# INFO 3402 – Week 13: Visualizing data in Altair and Vega

[Brian C. Keegan, Ph.D.](http://brianckeegan.com/)  
[Assistant Professor, Department of Information Science](https://www.colorado.edu/cmci/people/information-science/brian-c-keegan)  
University of Colorado Boulder  

Copyright and distributed under an [MIT License](https://opensource.org/licenses/MIT).

## Learning Objectives
* Visualizing data using "grammars of graphics"
* Using Altair to construct Vega specifications for visualizing data

## Resources
* Documentation
  * [Vega and Vega-Lite](https://vega.github.io/) documentation.
  * [Altair](https://altair-viz.github.io/index.html) documentation.
* Optional readings
  * Wilkinson, L. *[The Grammar of Graphics](https://www.springer.com/gp/book/9780387245447).*
  * Wilkinson, L. "[The Grammar of Graphics](https://link.springer.com/chapter/10.1007/978-3-642-21551-3_13)." *Handbook of Computational Statistics*, 2012.
  * Wickham, H. "[A Layered Grammar of Graphics](https://www.tandfonline.com/doi/abs/10.1198/jcgs.2009.07098)." *J. of Comp. and Graphical Statistics*, 2010.
  * Satyanarayan, A.,Wongsuphasawat, K., & Heer, J. "[Declarative interaction design for data visualization](https://dl.acm.org/doi/abs/10.1145/2642918.2647360)." *Proc.
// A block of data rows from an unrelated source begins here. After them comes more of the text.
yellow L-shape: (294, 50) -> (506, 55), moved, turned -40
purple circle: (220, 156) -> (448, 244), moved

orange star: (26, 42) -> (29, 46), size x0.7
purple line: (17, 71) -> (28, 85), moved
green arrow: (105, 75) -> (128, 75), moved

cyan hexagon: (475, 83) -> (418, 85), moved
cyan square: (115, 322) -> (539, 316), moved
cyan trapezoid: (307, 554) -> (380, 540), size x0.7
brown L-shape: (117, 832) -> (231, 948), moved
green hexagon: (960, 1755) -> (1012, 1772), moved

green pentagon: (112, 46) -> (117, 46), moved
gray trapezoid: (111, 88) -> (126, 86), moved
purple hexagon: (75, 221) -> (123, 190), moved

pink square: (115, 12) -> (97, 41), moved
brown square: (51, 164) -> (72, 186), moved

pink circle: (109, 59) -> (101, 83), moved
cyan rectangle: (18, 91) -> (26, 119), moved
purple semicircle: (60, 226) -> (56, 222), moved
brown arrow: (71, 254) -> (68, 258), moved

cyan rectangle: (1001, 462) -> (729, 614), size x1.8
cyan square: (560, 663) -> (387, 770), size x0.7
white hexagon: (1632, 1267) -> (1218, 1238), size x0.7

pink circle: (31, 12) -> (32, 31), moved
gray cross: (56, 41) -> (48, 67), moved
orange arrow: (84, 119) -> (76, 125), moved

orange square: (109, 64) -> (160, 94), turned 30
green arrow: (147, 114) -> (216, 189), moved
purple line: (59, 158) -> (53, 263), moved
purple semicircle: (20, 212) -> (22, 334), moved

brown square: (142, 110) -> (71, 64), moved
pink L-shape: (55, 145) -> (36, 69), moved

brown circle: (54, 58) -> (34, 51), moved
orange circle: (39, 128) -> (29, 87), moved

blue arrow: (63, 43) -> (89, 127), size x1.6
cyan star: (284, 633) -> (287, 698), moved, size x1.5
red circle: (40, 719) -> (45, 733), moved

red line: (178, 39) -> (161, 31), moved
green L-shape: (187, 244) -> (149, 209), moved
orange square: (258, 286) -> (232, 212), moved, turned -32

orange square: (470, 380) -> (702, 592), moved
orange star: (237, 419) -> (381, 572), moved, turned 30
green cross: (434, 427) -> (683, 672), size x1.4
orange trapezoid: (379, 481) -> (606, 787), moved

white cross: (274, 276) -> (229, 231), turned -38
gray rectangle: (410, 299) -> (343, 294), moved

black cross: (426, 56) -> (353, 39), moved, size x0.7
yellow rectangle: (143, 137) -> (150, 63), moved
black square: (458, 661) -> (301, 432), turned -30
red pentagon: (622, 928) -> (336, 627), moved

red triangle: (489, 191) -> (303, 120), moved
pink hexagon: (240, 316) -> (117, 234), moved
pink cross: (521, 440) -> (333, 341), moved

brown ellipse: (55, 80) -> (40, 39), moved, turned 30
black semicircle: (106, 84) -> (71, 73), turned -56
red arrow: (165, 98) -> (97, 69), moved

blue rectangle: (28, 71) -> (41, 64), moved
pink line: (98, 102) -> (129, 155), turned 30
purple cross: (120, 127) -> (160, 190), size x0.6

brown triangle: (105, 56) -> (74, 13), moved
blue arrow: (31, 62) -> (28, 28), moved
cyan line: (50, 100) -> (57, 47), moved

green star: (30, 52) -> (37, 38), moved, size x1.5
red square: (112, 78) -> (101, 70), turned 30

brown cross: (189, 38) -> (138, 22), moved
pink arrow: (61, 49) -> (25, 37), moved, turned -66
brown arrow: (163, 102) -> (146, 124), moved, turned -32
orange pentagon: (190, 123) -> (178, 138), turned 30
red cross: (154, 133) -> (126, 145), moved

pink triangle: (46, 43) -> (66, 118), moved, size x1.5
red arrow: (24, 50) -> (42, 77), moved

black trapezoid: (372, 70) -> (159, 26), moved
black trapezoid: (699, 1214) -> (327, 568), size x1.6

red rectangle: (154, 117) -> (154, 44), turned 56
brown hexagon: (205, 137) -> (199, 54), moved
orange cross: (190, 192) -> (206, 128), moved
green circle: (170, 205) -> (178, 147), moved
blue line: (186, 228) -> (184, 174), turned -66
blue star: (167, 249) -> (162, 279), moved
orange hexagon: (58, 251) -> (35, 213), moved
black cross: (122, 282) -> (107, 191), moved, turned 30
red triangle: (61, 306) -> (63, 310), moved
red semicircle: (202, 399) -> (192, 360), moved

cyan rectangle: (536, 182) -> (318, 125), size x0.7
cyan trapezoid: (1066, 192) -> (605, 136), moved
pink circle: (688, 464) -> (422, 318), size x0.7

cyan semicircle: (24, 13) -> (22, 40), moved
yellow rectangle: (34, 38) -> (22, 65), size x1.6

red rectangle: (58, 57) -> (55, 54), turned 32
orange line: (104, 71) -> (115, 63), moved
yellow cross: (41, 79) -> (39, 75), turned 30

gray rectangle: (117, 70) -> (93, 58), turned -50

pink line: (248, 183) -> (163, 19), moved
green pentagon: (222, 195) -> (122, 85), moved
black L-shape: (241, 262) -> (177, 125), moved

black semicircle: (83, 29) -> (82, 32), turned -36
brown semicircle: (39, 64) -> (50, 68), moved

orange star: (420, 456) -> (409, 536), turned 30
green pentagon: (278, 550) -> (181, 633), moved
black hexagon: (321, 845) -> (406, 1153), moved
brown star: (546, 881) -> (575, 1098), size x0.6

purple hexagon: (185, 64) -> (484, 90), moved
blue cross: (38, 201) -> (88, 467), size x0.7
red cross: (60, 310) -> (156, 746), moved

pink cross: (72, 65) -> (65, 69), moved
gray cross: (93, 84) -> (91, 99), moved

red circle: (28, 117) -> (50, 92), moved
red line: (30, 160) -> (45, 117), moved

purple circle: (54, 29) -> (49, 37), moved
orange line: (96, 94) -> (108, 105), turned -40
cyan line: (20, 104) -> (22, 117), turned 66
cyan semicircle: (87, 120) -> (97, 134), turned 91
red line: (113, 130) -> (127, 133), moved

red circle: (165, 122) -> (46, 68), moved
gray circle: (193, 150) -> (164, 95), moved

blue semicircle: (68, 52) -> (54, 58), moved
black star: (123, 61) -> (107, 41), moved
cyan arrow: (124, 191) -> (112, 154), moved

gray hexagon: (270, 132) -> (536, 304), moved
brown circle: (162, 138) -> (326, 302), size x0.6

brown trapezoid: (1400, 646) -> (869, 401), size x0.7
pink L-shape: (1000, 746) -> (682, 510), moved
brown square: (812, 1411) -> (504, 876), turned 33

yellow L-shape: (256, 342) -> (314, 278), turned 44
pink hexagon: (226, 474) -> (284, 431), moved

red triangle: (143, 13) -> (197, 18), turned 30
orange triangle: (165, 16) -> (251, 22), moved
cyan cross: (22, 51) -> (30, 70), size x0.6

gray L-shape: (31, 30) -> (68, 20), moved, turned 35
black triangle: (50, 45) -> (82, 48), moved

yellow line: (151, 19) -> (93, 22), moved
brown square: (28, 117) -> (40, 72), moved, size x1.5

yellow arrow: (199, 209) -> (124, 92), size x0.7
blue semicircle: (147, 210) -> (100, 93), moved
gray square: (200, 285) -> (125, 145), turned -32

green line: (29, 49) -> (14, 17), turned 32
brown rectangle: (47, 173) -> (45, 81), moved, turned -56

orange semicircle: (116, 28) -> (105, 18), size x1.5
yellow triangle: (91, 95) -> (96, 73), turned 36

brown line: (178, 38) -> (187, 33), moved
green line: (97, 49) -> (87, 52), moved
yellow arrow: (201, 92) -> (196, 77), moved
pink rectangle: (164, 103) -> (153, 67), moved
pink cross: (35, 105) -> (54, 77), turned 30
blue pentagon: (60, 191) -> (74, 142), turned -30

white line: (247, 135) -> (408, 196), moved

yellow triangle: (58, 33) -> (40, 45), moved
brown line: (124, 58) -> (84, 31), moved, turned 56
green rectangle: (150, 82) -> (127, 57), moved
UIST'14*.
  * Satyanarayan, A., Moritz, D., Wongsuphasawat, K., & Heer, J. "[Vega-Lite: A Grammar of Interactive Graphics](https://idl.cs.washington.edu/papers/vega-lite)." *IEEE Trans. Visualization & Comp. Graphics*, 2017.
  * VanderPlas, J., Granger, B.E., Heer, J., *et al*. "[Altair: Interactive Statistical Visualizations for Python](https://joss.theoj.org/papers/10.21105/joss.01057.pdf)", *The Journal of Open Source Software*

## Install libraries

You only need to do this once. At the terminal (or Anaconda Prompt on Windows) run:

<code>conda install -c conda-forge altair vega_datasets</code>

If it's been a while, now may also be a good time to do a <code>conda update --all</code>

## Import libraries

In [None]:
import pandas as pd
import altair as alt

## Make some fake data

In [None]:
data = pd.DataFrame({'a': list('CCCDDDEEE'),
                     'b': [2, 7, 4, 1, 2, 6, 8, 4, 7]})

data

## Make a Chart object with the `data` inside

In [None]:
chart = alt.Chart(data)

## Make a basic mark

In [None]:
chart.mark_point()

## Make a basic mark with encodings

In [None]:
chart.mark_point().encode(x='a')

In [None]:
chart.mark_point().encode(x='a',y='b')

## Try an alternative mark and encoding

In [None]:
chart.mark_point().encode(x='b',y='a')

In [None]:
chart_bar = chart.mark_bar().encode(x='average(b)',y='a')
chart_bar

## Change mark color

In [None]:
chart_bar = chart.mark_bar(color='red').encode(x='average(b)',y='a')
chart_bar

## Examine JSON output

In [None]:
print(chart_bar.to_json())

## Save chart to HTML

In [None]:
chart_bar.save('chart_bar.html')